If I don't like a friend enough to date him but he likes me, I tell him, hoping he can understand.

Hylas
Jul 25th, 2002, 10:02 AM
If you want to keep the friendship safe, I don't think dating a friend is a good idea, but it could be only me, I don't know. Most of the times it happens that if the relationship goes wrong, you loose a friend too.

jjmoohead
Jul 25th, 2002, 10:19 AM
I personnaly am all for dating a friend. The way I work is to get to know someone through other people first, see them a few times hang out as a group and then one night get lucky because everyone else is busy and she is not so you see if she wants to do something. It leads into a date cause that first night is just a friends hanging out thing. It takes time but I would personally like to know the person before going out with someone you just are not compatible with for a while waisting chances with someone more your style.

If a friend likes me and I don't see her that way I will usually ignore it. Hopfully she doesn't think i know or I pretend like I don't know. If she brings the idea of going out thats when I talk to her and first tell her how great she is and what she means to me as a friend, and explain thats why I can't go out with her.

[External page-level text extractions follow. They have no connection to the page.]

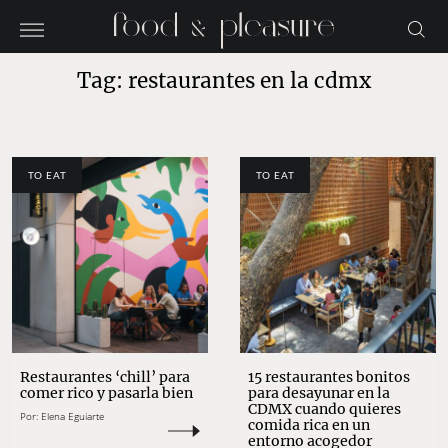
Tag: restaurantes en la cdmx
TO EAT
TO EAT
Restaurantes ‘chill’ para
15 restaurantes bonitos
comer rico y pasarla bien
para desayunar en la
CDMX cuando quieres
Por:
Elena Eguiarte
comida rica en un
entorno acogedor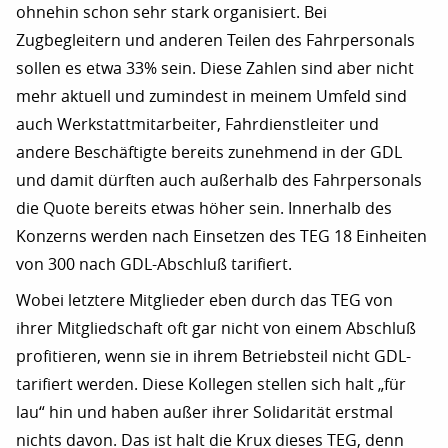
ohnehin schon sehr stark organisiert. Bei
Zugbegleitern und anderen Teilen des Fahrpersonals
sollen es etwa 33% sein. Diese Zahlen sind aber nicht
mehr aktuell und zumindest in meinem Umfeld sind
auch Werkstattmitarbeiter, Fahrdienstleiter und
andere Beschäftigte bereits zunehmend in der GDL
und damit dürften auch außerhalb des Fahrpersonals
die Quote bereits etwas höher sein. Innerhalb des
Konzerns werden nach Einsetzen des TEG 18 Einheiten
von 300 nach GDL-Abschluß tarifiert.
Wobei letztere Mitglieder eben durch das TEG von
ihrer Mitgliedschaft oft gar nicht von einem Abschluß
profitieren, wenn sie in ihrem Betriebsteil nicht GDL-
tarifiert werden. Diese Kollegen stellen sich halt „für
lau“ hin und haben außer ihrer Solidarität erstmal
nichts davon. Das ist halt die Krux dieses TEG, denn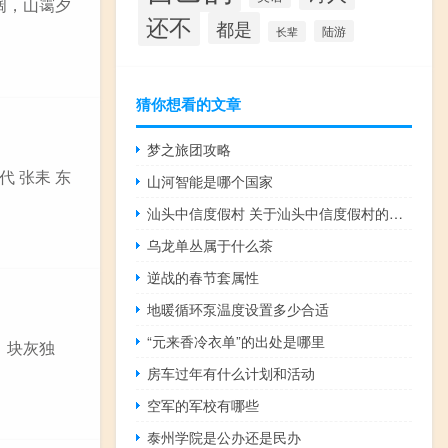
望阔，山霭夕
还不
都是
陆游
长辈
猜你想看的文章
梦之旅团攻略
代 张耒 东
山河智能是哪个国家
汕头中信度假村 关于汕头中信度假村的介绍
乌龙单丛属于什么茶
逆战的春节套属性
地暖循环泵温度设置多少合适
“元来香冷衣单”的出处是哪里
，块灰独
房车过年有什么计划和活动
空军的军校有哪些
泰州学院是公办还是民办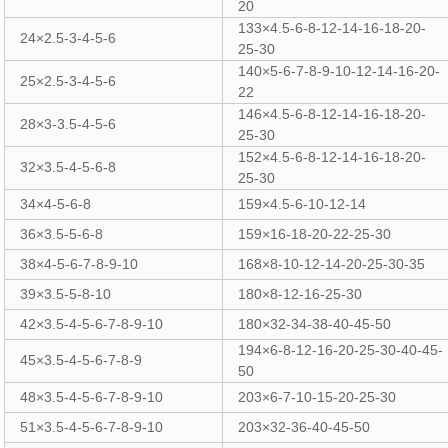
20
133×4.5-6-8-12-14-16-18-20-
24×2.5-3-4-5-6
25-30
140×5-6-7-8-9-10-12-14-16-20-
25×2.5-3-4-5-6
22
146×4.5-6-8-12-14-16-18-20-
28×3-3.5-4-5-6
25-30
152×4.5-6-8-12-14-16-18-20-
32×3.5-4-5-6-8
25-30
34×4-5-6-8
159×4.5-6-10-12-14
36×3.5-5-6-8
159×16-18-20-22-25-30
38×4-5-6-7-8-9-10
168×8-10-12-14-20-25-30-35
39×3.5-5-8-10
180×8-12-16-25-30
42×3.5-4-5-6-7-8-9-10
180×32-34-38-40-45-50
194×6-8-12-16-20-25-30-40-45-
45×3.5-4-5-6-7-8-9
50
48×3.5-4-5-6-7-8-9-10
203×6-7-10-15-20-25-30
51×3.5-4-5-6-7-8-9-10
203×32-36-40-45-50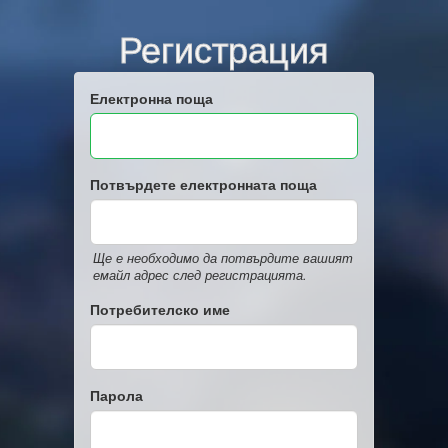
Регистрация
Електронна поща
Потвърдете електронната поща
Ще е необходимо да потвърдите вашият
емайл адрес след регистрацията.
Потребителско име
Парола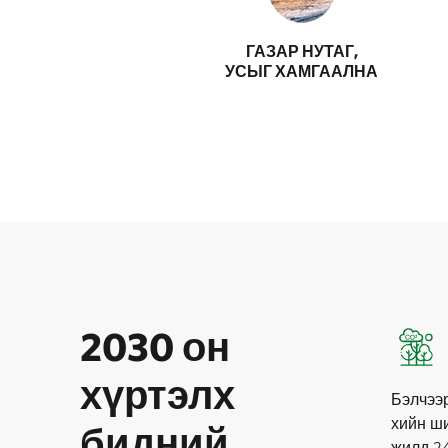
ГАЗАР НУТАГ,
УСЫГ ХАМГААЛНА
2030 он
хүртэлх
Бэлчээр
хийн ш
бидний
жилд 2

If there is a friend you like and she wants nothing to do with dating, don't give up. Don't harrass her, just call her sometime, she whats shes doing and see if she want to see a movie or something. After you hang out a few times, try and find girlfriend really fast. I tell you first hand that she may not like you now but nothing drives a person more towards you then when they can't have you.

Hope that helps.

Lost_myth
Jul 25th, 2002, 05:36 PM
It seems like this is an advice thing. I'm really not looking for any advice. I just want to hear your feelings on the subject.

In case nobody knows I'm a female and I would just like to tell everyone if you don't know for sure what gender someone is then please say he/she or girl/boy or girlfriend/boyfriend. It's a lot nicer.

jjmoohead
Jul 25th, 2002, 07:35 PM
ok i thought you were asking...

my opinion is that friends make the best couples. The hardest part is the first kiss. I mean unless you have that friendship that you can just kiss whenever just cause. (I have a friend like that) Its a little akward at first and in most cases you are able to work things out as friends if the relationship doesn't work out. At least thats my expierence.